In his shoes, sending British troops to invade a far off country I had never visited and knew little about, I would have surrounded myself with the best experts available. It was hard to find even one Iraq expert who believed that the war as planned in 2003 would succeed. The late Sir David Gore-Booth, Britain’s former Ambassador to Saudi Arabia, said to me only days before the war. He said, “Chris, they will never invade Iraq. It is too crazy. It cannot work.” Not for the first time, I argued that one should never underestimate the insanity of politicians.

It is not just his ignorance and arrogance that hinders him - Blair is a man of conflict and conflicts of interest. An envoy or representative should be studiously impartial and build the trust of all sides.
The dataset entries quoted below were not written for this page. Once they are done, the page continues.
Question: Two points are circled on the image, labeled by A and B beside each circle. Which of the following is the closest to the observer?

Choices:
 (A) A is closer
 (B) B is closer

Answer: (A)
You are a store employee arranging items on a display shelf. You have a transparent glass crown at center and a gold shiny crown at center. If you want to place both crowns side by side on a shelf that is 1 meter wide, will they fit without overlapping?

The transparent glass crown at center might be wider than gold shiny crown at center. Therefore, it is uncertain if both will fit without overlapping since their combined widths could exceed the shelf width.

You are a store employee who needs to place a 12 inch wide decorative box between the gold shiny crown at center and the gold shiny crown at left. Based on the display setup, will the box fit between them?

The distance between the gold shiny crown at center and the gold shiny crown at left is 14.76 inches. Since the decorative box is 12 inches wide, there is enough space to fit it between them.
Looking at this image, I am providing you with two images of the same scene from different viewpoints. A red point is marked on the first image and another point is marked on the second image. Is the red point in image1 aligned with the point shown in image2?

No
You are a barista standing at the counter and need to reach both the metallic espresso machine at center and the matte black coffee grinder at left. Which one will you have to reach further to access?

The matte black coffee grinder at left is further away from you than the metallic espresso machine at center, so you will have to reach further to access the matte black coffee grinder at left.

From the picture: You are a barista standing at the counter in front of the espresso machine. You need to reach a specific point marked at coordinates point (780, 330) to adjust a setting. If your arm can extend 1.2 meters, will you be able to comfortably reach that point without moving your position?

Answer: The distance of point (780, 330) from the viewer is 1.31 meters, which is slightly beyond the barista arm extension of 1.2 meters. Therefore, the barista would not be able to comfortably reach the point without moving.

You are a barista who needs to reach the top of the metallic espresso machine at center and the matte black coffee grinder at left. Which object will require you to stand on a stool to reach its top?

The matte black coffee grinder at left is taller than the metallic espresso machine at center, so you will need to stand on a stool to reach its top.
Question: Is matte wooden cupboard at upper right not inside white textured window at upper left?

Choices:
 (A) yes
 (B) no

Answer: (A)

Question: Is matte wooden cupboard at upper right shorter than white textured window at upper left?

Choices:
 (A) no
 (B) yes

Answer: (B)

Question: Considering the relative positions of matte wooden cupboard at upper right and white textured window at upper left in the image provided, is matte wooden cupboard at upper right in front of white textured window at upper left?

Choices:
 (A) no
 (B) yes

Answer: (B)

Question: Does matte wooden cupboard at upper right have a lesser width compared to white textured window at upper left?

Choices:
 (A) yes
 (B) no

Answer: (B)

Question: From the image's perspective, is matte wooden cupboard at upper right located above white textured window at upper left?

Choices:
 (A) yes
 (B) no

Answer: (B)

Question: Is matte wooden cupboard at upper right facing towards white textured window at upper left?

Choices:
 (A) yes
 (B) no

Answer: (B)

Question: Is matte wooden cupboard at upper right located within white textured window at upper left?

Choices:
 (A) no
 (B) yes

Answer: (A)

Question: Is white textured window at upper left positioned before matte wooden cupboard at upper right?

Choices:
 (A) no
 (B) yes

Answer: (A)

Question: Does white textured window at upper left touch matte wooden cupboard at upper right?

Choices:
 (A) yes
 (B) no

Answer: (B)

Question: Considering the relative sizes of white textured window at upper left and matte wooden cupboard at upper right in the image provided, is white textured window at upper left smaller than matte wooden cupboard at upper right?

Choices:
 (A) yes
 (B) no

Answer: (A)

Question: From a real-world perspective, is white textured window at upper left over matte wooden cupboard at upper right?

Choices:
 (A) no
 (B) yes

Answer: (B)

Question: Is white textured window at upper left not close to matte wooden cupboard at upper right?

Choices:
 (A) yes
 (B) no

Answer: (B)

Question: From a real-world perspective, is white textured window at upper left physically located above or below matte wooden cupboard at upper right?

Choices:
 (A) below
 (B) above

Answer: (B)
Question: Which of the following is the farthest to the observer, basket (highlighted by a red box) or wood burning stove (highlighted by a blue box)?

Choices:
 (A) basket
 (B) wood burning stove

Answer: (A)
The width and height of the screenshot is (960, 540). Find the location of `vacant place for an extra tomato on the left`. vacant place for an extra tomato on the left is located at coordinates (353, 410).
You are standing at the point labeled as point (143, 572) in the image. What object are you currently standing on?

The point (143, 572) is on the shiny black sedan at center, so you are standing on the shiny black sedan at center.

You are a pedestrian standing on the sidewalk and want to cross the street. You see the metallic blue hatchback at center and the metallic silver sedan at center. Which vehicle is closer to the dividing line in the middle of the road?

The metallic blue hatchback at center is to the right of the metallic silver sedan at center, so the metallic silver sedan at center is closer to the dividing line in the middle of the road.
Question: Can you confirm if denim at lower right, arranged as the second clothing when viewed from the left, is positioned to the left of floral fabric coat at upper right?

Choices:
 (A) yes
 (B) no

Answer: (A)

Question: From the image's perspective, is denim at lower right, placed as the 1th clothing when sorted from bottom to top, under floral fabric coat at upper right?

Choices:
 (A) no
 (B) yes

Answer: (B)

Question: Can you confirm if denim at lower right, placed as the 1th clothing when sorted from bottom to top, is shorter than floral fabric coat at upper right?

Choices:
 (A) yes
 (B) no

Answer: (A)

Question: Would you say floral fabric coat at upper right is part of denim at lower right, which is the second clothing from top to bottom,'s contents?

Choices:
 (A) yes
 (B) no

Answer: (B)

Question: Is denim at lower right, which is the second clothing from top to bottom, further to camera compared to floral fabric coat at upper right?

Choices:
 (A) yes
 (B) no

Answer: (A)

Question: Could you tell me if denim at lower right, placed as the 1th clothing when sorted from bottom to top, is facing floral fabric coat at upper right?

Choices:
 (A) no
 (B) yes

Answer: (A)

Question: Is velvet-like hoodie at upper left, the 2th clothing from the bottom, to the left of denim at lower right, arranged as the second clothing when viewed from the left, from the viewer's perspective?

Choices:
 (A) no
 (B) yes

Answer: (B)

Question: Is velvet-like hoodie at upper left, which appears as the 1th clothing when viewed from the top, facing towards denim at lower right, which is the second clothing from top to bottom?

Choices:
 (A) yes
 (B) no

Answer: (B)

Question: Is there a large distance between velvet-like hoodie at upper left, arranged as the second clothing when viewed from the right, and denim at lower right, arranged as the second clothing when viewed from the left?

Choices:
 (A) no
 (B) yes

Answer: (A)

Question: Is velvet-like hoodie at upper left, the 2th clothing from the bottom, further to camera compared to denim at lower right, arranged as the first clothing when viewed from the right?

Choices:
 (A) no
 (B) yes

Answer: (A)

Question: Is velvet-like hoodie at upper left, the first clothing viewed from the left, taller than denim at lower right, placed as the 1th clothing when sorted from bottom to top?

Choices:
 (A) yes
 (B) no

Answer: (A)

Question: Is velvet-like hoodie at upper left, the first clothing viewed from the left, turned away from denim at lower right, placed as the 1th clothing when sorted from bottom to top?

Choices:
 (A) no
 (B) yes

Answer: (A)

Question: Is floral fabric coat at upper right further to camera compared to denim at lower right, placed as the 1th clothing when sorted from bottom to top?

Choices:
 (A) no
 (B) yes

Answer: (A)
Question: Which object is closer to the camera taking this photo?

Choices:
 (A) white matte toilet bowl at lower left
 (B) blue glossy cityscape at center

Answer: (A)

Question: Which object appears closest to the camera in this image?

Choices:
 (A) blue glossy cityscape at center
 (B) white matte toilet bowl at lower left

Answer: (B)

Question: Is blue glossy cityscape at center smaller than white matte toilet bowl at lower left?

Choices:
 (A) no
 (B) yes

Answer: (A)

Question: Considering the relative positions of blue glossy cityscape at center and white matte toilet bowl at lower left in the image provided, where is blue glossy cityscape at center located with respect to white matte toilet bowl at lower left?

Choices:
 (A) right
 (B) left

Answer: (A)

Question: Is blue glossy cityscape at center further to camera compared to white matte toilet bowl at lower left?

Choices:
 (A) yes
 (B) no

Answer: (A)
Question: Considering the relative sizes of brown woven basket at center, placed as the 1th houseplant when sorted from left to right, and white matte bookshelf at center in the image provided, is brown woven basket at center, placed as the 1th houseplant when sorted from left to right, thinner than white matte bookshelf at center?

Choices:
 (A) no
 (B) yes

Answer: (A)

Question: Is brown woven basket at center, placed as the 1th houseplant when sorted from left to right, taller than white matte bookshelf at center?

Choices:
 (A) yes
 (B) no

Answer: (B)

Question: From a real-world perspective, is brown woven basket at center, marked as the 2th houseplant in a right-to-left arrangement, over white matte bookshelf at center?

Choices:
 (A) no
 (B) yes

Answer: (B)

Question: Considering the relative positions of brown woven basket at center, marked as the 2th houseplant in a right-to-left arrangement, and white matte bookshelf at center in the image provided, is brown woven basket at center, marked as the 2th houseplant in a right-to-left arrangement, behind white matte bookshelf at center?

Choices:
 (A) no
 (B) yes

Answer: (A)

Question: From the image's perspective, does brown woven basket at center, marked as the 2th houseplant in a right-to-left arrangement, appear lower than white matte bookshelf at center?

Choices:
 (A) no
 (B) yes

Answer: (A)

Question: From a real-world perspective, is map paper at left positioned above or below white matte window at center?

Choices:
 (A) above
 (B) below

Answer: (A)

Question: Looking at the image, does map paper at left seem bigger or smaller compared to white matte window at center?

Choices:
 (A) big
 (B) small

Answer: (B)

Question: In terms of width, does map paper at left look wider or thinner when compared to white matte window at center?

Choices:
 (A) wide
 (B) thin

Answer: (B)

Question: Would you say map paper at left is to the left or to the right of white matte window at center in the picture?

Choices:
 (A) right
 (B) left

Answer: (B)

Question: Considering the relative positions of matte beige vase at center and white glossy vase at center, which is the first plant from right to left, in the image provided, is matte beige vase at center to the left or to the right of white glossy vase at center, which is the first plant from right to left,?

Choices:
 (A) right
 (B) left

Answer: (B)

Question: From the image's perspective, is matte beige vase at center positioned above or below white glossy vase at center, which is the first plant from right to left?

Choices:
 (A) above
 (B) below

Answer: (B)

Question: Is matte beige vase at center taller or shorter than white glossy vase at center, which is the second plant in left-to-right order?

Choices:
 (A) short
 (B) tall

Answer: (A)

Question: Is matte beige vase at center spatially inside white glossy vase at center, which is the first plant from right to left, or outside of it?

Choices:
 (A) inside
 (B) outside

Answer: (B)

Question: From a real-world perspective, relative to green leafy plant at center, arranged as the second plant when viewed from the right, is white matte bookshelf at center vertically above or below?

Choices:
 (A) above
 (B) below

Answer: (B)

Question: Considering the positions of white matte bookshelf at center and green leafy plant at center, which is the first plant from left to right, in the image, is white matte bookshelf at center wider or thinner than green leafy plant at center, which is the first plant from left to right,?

He boasts on  his website of 87 visits to Jerusalem in 5 years but other than a richer sun tan and the removal of a handful of checkpoints, there are few pitiful successes he can point to. Worse, he has failed to challenge the status quo of thickening Israeli occupation and multiple sieges of Gaza. He even actively lobbied against the Palestinian bid for statehood at the United Nations. 

Blair should stick to Palestine but instead makes regular media appearances commenting on crises all over the region. On Egypt, even as Mubarak’s goons were brutalising Egyptian citizens, he described dictator as a “ immensely courageous and a force for good”. Despite being the Quartet representative to the Palestinians, he sees no conflict of interest in him calling for intervention in other neighbouring states. But imagine if he publicly opposed any tough line on Iran and how quickly the Israelis would move to get rid of him. Compare Blair to the UN-Arab League Envoy on Syria, Lakhdar Brahimi. He is focussing on Syria crisis not commenting on events in Mali and Gaza. Blair should divest himself of all conflicts not least his commercial dealings with interested parties. He should also not be accepting  $1m dollar awards from Israeli institutions.

Yet why should Tony Blair’s opinion now matter? In an ideal world, Blair’s record as a serial and continuous failure would allow us to ignore his say on Middle Eastern matters. I wished BBC Newsnight had done the same; instead they aired an extensive  interview on 26 February 2013 in which Blair offered nothing new and nor a way forward. The debate would have been richer and more constructive if he had not been part of it.